Long de 8 678 mètres, le viaduc Général Rafael Urdaneta est le seul axe qui traverse le vaste lac de Maracaibo au Venezuela. / ISAAC URRUTIA / REUTERS

Plus ancien et près de huit fois plus long que son « jumeau » de Gênes, le pont Morandi de Maracaibo, au Venezuela, inquiète après la tragédie italienne, d’autant qu’un incendie du réseau électrique circulant sur cette structure vient de s’y produire.

Long de 8 678 mètres, contre 1 182 pour celui de Gênes, le pont à haubans du Général-Rafael-Urdaneta, également conçu par Riccardo Morandi, a été inauguré en 1962, soit cinq ans avant l’ouvrage italien qui s’est partiellement effondré mardi 14 août, faisant 39 morts. Conçu à l’origine exactement de la même manière que son jumeau génois, le pont de Maracaibo s’en différencie toutefois nettement depuis 1964. Après que le pétrolier Exxon s’eut échoué contre deux des piles du pont, engendrant leur effondrement, les haubans en béton du pont avaient été remplacés par de plus classiques haubans en acier.

Ce pont, seul axe qui traverse le vaste lac de Maracaibo, est resté fermé de vendredi à lundi après l’incendie d’une armoire électrique située à une de ses extrémités. A cet endroit passe le réseau qui alimente la deuxième ville du Venezuela et cœur battant de l’industrie pétrolière du pays.

Quelque quatre millions d’habitants de la zone ont été privés d’électricité et pratiquement isolés du reste du pays, où les coupures de courant sont fréquentes. Le gouvernement dénonce un acte de « sabotage », une thèse fréquemment utilisée par le camp du pouvoir pour expliquer les dysfonctionnements au Venezuela, secoué par une grave crise politico-économique. En milieu de semaine, l’accès au pont était toujours limité en raison des réparations. Au Venezuela, les routes sont exclusivement contrôlées par l’Etat.

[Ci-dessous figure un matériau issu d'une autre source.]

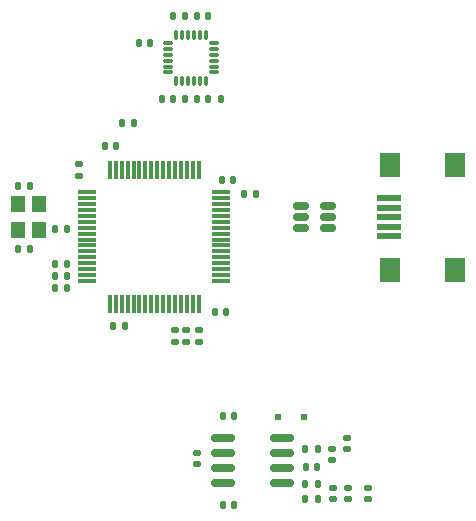
<source format=gtp>
%TF.GenerationSoftware,KiCad,Pcbnew,(6.0.5)*%
%TF.CreationDate,2022-06-08T19:33:45-04:00*%
%TF.ProjectId,FlightController,466c6967-6874-4436-9f6e-74726f6c6c65,rev?*%
%TF.SameCoordinates,Original*%
%TF.FileFunction,Paste,Top*%
%TF.FilePolarity,Positive*%
%FSLAX46Y46*%
G04 Gerber Fmt 4.6, Leading zero omitted, Abs format (unit mm)*
G04 Created by KiCad (PCBNEW (6.0.5)) date 2022-06-08 19:33:45*
%MOMM*%
%LPD*%
G01*
G04 APERTURE LIST*
G04 Aperture macros list*
%AMRoundRect*
0 Rectangle with rounded corners*
0 $1 Rounding radius*
0 $2 $3 $4 $5 $6 $7 $8 $9 X,Y pos of 4 corners*
0 Add a 4 corners polygon primitive as box body*
4,1,4,$2,$3,$4,$5,$6,$7,$8,$9,$2,$3,0*
0 Add four circle primitives for the rounded corners*
1,1,$1+$1,$2,$3*
1,1,$1+$1,$4,$5*
1,1,$1+$1,$6,$7*
1,1,$1+$1,$8,$9*
0 Add four rect primitives between the rounded corners*
20,1,$1+$1,$2,$3,$4,$5,0*
20,1,$1+$1,$4,$5,$6,$7,0*
20,1,$1+$1,$6,$7,$8,$9,0*
20,1,$1+$1,$8,$9,$2,$3,0*%
G04 Aperture macros list end*
%ADD10RoundRect,0.140000X0.140000X0.170000X-0.140000X0.170000X-0.140000X-0.170000X0.140000X-0.170000X0*%
%ADD11RoundRect,0.135000X-0.185000X0.135000X-0.185000X-0.135000X0.185000X-0.135000X0.185000X0.135000X0*%
%ADD12RoundRect,0.147500X-0.147500X-0.172500X0.147500X-0.172500X0.147500X0.172500X-0.147500X0.172500X0*%
%ADD13RoundRect,0.140000X-0.140000X-0.170000X0.140000X-0.170000X0.140000X0.170000X-0.140000X0.170000X0*%
%ADD14RoundRect,0.135000X-0.135000X-0.185000X0.135000X-0.185000X0.135000X0.185000X-0.135000X0.185000X0*%
%ADD15R,0.500000X0.500000*%
%ADD16RoundRect,0.140000X-0.170000X0.140000X-0.170000X-0.140000X0.170000X-0.140000X0.170000X0.140000X0*%
%ADD17RoundRect,0.150000X-0.825000X-0.150000X0.825000X-0.150000X0.825000X0.150000X-0.825000X0.150000X0*%
%ADD18RoundRect,0.147500X-0.172500X0.147500X-0.172500X-0.147500X0.172500X-0.147500X0.172500X0.147500X0*%
%ADD19RoundRect,0.140000X0.170000X-0.140000X0.170000X0.140000X-0.170000X0.140000X-0.170000X-0.140000X0*%
%ADD20R,1.700000X2.000000*%
%ADD21R,2.000000X0.500000*%
%ADD22RoundRect,0.075000X-0.075000X0.350000X-0.075000X-0.350000X0.075000X-0.350000X0.075000X0.350000X0*%
%ADD23RoundRect,0.075000X0.350000X0.075000X-0.350000X0.075000X-0.350000X-0.075000X0.350000X-0.075000X0*%
%ADD24RoundRect,0.135000X0.135000X0.185000X-0.135000X0.185000X-0.135000X-0.185000X0.135000X-0.185000X0*%
%ADD25RoundRect,0.075000X-0.700000X-0.075000X0.700000X-0.075000X0.700000X0.075000X-0.700000X0.075000X0*%
%ADD26RoundRect,0.075000X-0.075000X-0.700000X0.075000X-0.700000X0.075000X0.700000X-0.075000X0.700000X0*%
%ADD27RoundRect,0.150000X0.512500X0.150000X-0.512500X0.150000X-0.512500X-0.150000X0.512500X-0.150000X0*%
%ADD28R,1.200000X1.400000*%
G04 APERTURE END LIST*
D10*
%TO.C,C17*%
X134000000Y-101860000D03*
X134960000Y-101860000D03*
%TD*%
%TO.C,C24*%
X143000000Y-86860000D03*
X143960000Y-86860000D03*
%TD*%
D11*
%TO.C,R8*%
X144094333Y-107462348D03*
X144094333Y-106442348D03*
%TD*%
D12*
%TO.C,L2*%
X134980000Y-102860000D03*
X134010000Y-102860000D03*
%TD*%
D13*
%TO.C,C14*%
X139132867Y-90860000D03*
X138172867Y-90860000D03*
%TD*%
D14*
%TO.C,R7*%
X156201936Y-119475527D03*
X155181936Y-119475527D03*
%TD*%
D13*
%TO.C,C5*%
X149171936Y-113725527D03*
X148211936Y-113725527D03*
%TD*%
D15*
%TO.C,D1*%
X155041936Y-113750000D03*
X152841936Y-113750000D03*
%TD*%
D16*
%TO.C,C10*%
X146194598Y-107412267D03*
X146194598Y-106452267D03*
%TD*%
D11*
%TO.C,R9*%
X145094333Y-107462348D03*
X145094333Y-106442348D03*
%TD*%
D16*
%TO.C,C3*%
X157441936Y-117455527D03*
X157441936Y-116495527D03*
%TD*%
D13*
%TO.C,C21*%
X146960000Y-79860000D03*
X146000000Y-79860000D03*
%TD*%
D10*
%TO.C,C16*%
X134000000Y-100860000D03*
X134960000Y-100860000D03*
%TD*%
D13*
%TO.C,C4*%
X149171936Y-121225527D03*
X148211936Y-121225527D03*
%TD*%
%TO.C,C22*%
X142042228Y-82091091D03*
X141082228Y-82091091D03*
%TD*%
D17*
%TO.C,U3*%
X153166936Y-115570527D03*
X153166936Y-116840527D03*
X153166936Y-118110527D03*
X153166936Y-119380527D03*
X148216936Y-119380527D03*
X148216936Y-118110527D03*
X148216936Y-116840527D03*
X148216936Y-115570527D03*
%TD*%
D18*
%TO.C,L1*%
X158721414Y-116526017D03*
X158721414Y-115556017D03*
%TD*%
D10*
%TO.C,C9*%
X138925207Y-106043876D03*
X139885207Y-106043876D03*
%TD*%
D19*
%TO.C,C15*%
X157491157Y-119770554D03*
X157491157Y-120730554D03*
%TD*%
D20*
%TO.C,J2*%
X162380000Y-101310000D03*
X162380000Y-92410000D03*
X167830000Y-101310000D03*
X167830000Y-92410000D03*
D21*
X162280000Y-95260000D03*
X162280000Y-96060000D03*
X162280000Y-96860000D03*
X162280000Y-97660000D03*
X162280000Y-98460000D03*
%TD*%
D19*
%TO.C,C8*%
X135980000Y-92380000D03*
X135980000Y-93340000D03*
%TD*%
D22*
%TO.C,U2*%
X146730000Y-85310000D03*
X146230000Y-85310000D03*
X145730000Y-85310000D03*
X145230000Y-85310000D03*
X144730000Y-85310000D03*
X144230000Y-85310000D03*
D23*
X143530000Y-84610000D03*
X143530000Y-84110000D03*
X143530000Y-83610000D03*
X143530000Y-83110000D03*
X143530000Y-82610000D03*
X143530000Y-82110000D03*
D22*
X144230000Y-81410000D03*
X144730000Y-81410000D03*
X145230000Y-81410000D03*
X145730000Y-81410000D03*
X146230000Y-81410000D03*
X146730000Y-81410000D03*
D23*
X147430000Y-82110000D03*
X147430000Y-82610000D03*
X147430000Y-83110000D03*
X147430000Y-83610000D03*
X147430000Y-84110000D03*
X147430000Y-84610000D03*
%TD*%
D14*
%TO.C,R6*%
X147990000Y-86860000D03*
X146970000Y-86860000D03*
%TD*%
D19*
%TO.C,C18*%
X158743383Y-119770554D03*
X158743383Y-120730554D03*
%TD*%
D13*
%TO.C,C2*%
X156171936Y-117975527D03*
X155211936Y-117975527D03*
%TD*%
D18*
%TO.C,F1*%
X160441936Y-120746538D03*
X160441936Y-119776538D03*
%TD*%
D13*
%TO.C,C11*%
X148460000Y-104860000D03*
X147500000Y-104860000D03*
%TD*%
%TO.C,C6*%
X131843061Y-94213999D03*
X130883061Y-94213999D03*
%TD*%
D24*
%TO.C,R5*%
X144960000Y-86860000D03*
X145980000Y-86860000D03*
%TD*%
D16*
%TO.C,C1*%
X146016872Y-117773771D03*
X146016872Y-116813771D03*
%TD*%
D13*
%TO.C,C12*%
X150960000Y-94860000D03*
X150000000Y-94860000D03*
%TD*%
D25*
%TO.C,U1*%
X136705000Y-94760000D03*
X136705000Y-95260000D03*
X136705000Y-95760000D03*
X136705000Y-96260000D03*
X136705000Y-96760000D03*
X136705000Y-97260000D03*
X136705000Y-97760000D03*
X136705000Y-98260000D03*
X136705000Y-98760000D03*
X136705000Y-99260000D03*
X136705000Y-99760000D03*
X136705000Y-100260000D03*
X136705000Y-100760000D03*
X136705000Y-101260000D03*
X136705000Y-101760000D03*
X136705000Y-102260000D03*
D26*
X138630000Y-104185000D03*
X139130000Y-104185000D03*
X139630000Y-104185000D03*
X140130000Y-104185000D03*
X140630000Y-104185000D03*
X141130000Y-104185000D03*
X141630000Y-104185000D03*
X142130000Y-104185000D03*
X142630000Y-104185000D03*
X143130000Y-104185000D03*
X143630000Y-104185000D03*
X144130000Y-104185000D03*
X144630000Y-104185000D03*
X145130000Y-104185000D03*
X145630000Y-104185000D03*
X146130000Y-104185000D03*
D25*
X148055000Y-102260000D03*
X148055000Y-101760000D03*
X148055000Y-101260000D03*
X148055000Y-100760000D03*
X148055000Y-100260000D03*
X148055000Y-99760000D03*
X148055000Y-99260000D03*
X148055000Y-98760000D03*
X148055000Y-98260000D03*
X148055000Y-97760000D03*
X148055000Y-97260000D03*
X148055000Y-96760000D03*
X148055000Y-96260000D03*
X148055000Y-95760000D03*
X148055000Y-95260000D03*
X148055000Y-94760000D03*
D26*
X146130000Y-92835000D03*
X145630000Y-92835000D03*
X145130000Y-92835000D03*
X144630000Y-92835000D03*
X144130000Y-92835000D03*
X143630000Y-92835000D03*
X143130000Y-92835000D03*
X142630000Y-92835000D03*
X142130000Y-92835000D03*
X141630000Y-92835000D03*
X141130000Y-92835000D03*
X140630000Y-92835000D03*
X140130000Y-92835000D03*
X139630000Y-92835000D03*
X139130000Y-92835000D03*
X138630000Y-92835000D03*
%TD*%
D13*
%TO.C,C13*%
X149080000Y-93700000D03*
X148120000Y-93700000D03*
%TD*%
D10*
%TO.C,C7*%
X130883061Y-99574404D03*
X131843061Y-99574404D03*
%TD*%
D24*
%TO.C,R2*%
X155181936Y-120725527D03*
X156201936Y-120725527D03*
%TD*%
D13*
%TO.C,C23*%
X144960000Y-79860000D03*
X144000000Y-79860000D03*
%TD*%
D24*
%TO.C,R3*%
X139619726Y-88857033D03*
X140639726Y-88857033D03*
%TD*%
D14*
%TO.C,R1*%
X156201936Y-116475527D03*
X155181936Y-116475527D03*
%TD*%
D27*
%TO.C,U4*%
X154842500Y-97810000D03*
X154842500Y-96860000D03*
X154842500Y-95910000D03*
X157117500Y-95910000D03*
X157117500Y-96860000D03*
X157117500Y-97810000D03*
%TD*%
D28*
%TO.C,Y1*%
X132580000Y-95760000D03*
X132580000Y-97960000D03*
X130880000Y-97960000D03*
X130880000Y-95760000D03*
%TD*%
D24*
%TO.C,R4*%
X133970000Y-97860000D03*
X134990000Y-97860000D03*
%TD*%
M02*

</source>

Rapport d’experts en cours

A la suite de l’incendie, antérieur à l’accident de Gênes, des experts de l’université de Zulia, à Maracaibo, le Centre des ingénieurs et la Chambre de la construction préparent un rapport sur l’état de cet ouvrage qui sera remis au gouvernement. « Nous n’allons pas émettre un diagnostic irresponsable (…) et ne pas tomber dans le sensationnalisme », a assuré à l’Agence France-Presse (AFP) Enrique Ferrer, président de la Chambre de la construction. Il s’agira d’un travail réalisé à titre gratuit dont le but sera de « rassurer la population », a-t-il ajouté.

Au-delà de cet incident, celui qui fut le pont le plus long du monde à sa construction en 1962 inquiète. Selon Marcelo Monot, ex-président du Centre des ingénieurs de Zulia, les pylônes n’ont pas été inspectés depuis plus de deux décennies. En outre, « le système de pesage ne fonctionne pas depuis des années : le poids des camions n’est donc pas vérifié, ce qui représente un risque. »

Une alternative au pont de Maracaibo, le pont Nigale, est en construction depuis plusieurs années, mais « seuls 17 % ont été réalisés en douze ans », explique M. Monot. Cet ouvrage inachevé fait partie des chantiers d’Odebrecht, géant du BTP au cœur d’un scandale de corruption qui éclabousse toute la région. Ce fleuron brésilien du bâtiment a reconnu avoir versé durant des années des pots-de-vin pour obtenir des chantiers à travers l’Amérique latine.